Fourteen years ago, Brighton and Hove Albion was a minor club in the Football League whose board of directors had just made a controversial decision to sell its Goldstone Ground in Hove to the developers of a new retail park. As a result, the board was replaced and the team spent almost one and a half decades sharing grounds with neighbouring Gillingham and playing at Withdean Stadium - an inadequate complex that was once used as a zoo and later envisioned as an athletics stadium, its permanent running track putting a dampener on the atmosphere one expects from an impassioned football club.
Today Brighton and Hove Albion is the proud owner of a (literally) glittering new stadium by KSS Group, set snugly in the South Downs and capable of welcoming 22,500 fans for each game (in comparison to 6,000 at Withdean). Each game since the official opening in July has sold out. But how does one insert such a grand structure into an Area of Outstanding Natural Beauty? Project Architect Andy Simons explains: “There are so many elevated views particularly from the high walks and South Downs you look down on the roof of the stadium; not so much the size of it but the roof was key, so a rolling sinuous roof form that flowed out of and back into the downs was the whole thing - the inspiration.
“Weirdly the aim here was to minimise the visual impact, to not see it as much as possible which is partly why it’s cut ten metres into the chalk hillside, it’s partly why the arches rather than going high over the top are relaxed back to minimise how much it broke the skyline. But of course you can’t hide a building like this.”
Before KSS Group could tackle the gently arching, translucent roof structure, there was the small matter of removing 183,000 cubic metres of chalk from the site. In an ingenious move, the architects struck a deal with the farmer in an adjacent field whose land dipped in the centre. After replacing the topsoil from both the construction site and neighbouring field, the 183,000 cubic metres of chalk were redistributed into the natural dip with topsoil from both locations spread across the top.
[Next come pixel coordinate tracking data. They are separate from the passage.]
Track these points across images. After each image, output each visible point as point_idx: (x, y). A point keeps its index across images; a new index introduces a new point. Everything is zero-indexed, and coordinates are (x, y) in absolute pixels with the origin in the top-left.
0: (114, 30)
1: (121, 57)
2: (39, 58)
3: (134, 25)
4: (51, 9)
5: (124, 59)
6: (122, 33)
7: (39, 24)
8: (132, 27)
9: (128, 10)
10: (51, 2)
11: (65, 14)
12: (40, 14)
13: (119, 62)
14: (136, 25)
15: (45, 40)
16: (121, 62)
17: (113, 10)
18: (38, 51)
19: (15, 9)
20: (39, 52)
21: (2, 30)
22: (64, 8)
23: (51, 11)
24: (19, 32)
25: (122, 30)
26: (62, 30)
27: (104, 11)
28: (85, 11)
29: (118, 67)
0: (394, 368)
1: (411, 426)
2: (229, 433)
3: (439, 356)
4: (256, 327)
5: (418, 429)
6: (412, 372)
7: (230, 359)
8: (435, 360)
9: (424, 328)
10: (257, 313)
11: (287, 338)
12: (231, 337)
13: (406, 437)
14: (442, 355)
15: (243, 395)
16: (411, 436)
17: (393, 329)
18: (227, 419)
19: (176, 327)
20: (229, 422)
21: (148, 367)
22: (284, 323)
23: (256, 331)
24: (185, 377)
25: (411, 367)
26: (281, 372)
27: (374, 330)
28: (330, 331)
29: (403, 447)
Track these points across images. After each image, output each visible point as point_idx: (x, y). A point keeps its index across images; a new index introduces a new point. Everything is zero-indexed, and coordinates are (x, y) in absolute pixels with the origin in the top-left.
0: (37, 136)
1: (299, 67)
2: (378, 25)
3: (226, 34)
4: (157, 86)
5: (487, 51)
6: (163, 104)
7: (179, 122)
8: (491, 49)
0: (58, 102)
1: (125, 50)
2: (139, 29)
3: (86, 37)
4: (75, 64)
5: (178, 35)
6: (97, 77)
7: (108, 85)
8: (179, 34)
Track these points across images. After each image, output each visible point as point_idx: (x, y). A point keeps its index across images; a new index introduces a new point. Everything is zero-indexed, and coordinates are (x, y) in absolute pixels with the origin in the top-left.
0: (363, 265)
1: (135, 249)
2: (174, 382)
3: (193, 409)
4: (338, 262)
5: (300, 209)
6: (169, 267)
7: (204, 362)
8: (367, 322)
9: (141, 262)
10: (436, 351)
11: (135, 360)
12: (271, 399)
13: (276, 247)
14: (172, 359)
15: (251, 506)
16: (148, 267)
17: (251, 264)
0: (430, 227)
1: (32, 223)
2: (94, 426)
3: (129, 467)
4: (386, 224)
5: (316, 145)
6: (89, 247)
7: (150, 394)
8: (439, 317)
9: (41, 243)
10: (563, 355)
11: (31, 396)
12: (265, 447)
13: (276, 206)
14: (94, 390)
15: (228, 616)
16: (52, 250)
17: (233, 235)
Fundamental to the success of the scheme was a mutually beneficial relationship with the community. Officially named the American Express Community Stadium following a sponsorship deal with the financial giant, the complex offers an extensive suite of conference facilities which has virtually overtaken Brighton’s hotels as the go-to venue for business meetings of all sizes. In tandem with the commercial factor, charitable organisation Albion in the Community (AITC) works in collaboration with the club to encourage adults to return to education using the new stadium as a base - an initiative currently being implemented across the UK.
Simons furthers: “Of all the clubs that run these programmes, Brighton probably delivers 90% of everything in the UK, so that community link is not just a badge. A lot of clubs say ‘We’re a community stadium’ but this is seriously embedded into its community. So when American Express took on the naming rights, the community element had to stay as part of the deal.”
All this is very well and good, but the beauty of this stadium is in the design details. Minor alterations such as the angle of stairwells to ensure that those making full use of the alcoholic beverage vendors can’t see the pitch during play (a law still enforced in the UK) and the integration of technology that tracks each player’s movement throughout the game to improve the accuracy of match feedback make the arena a real winner. Also keeping the structural arches above the stadium relaxed back not only complies with the brief’s low visibility demands but enables those in the surprisingly comfortable seats at the rear of the west stand to gain beautiful views across the rolling South Downs. A triumph on all accounts.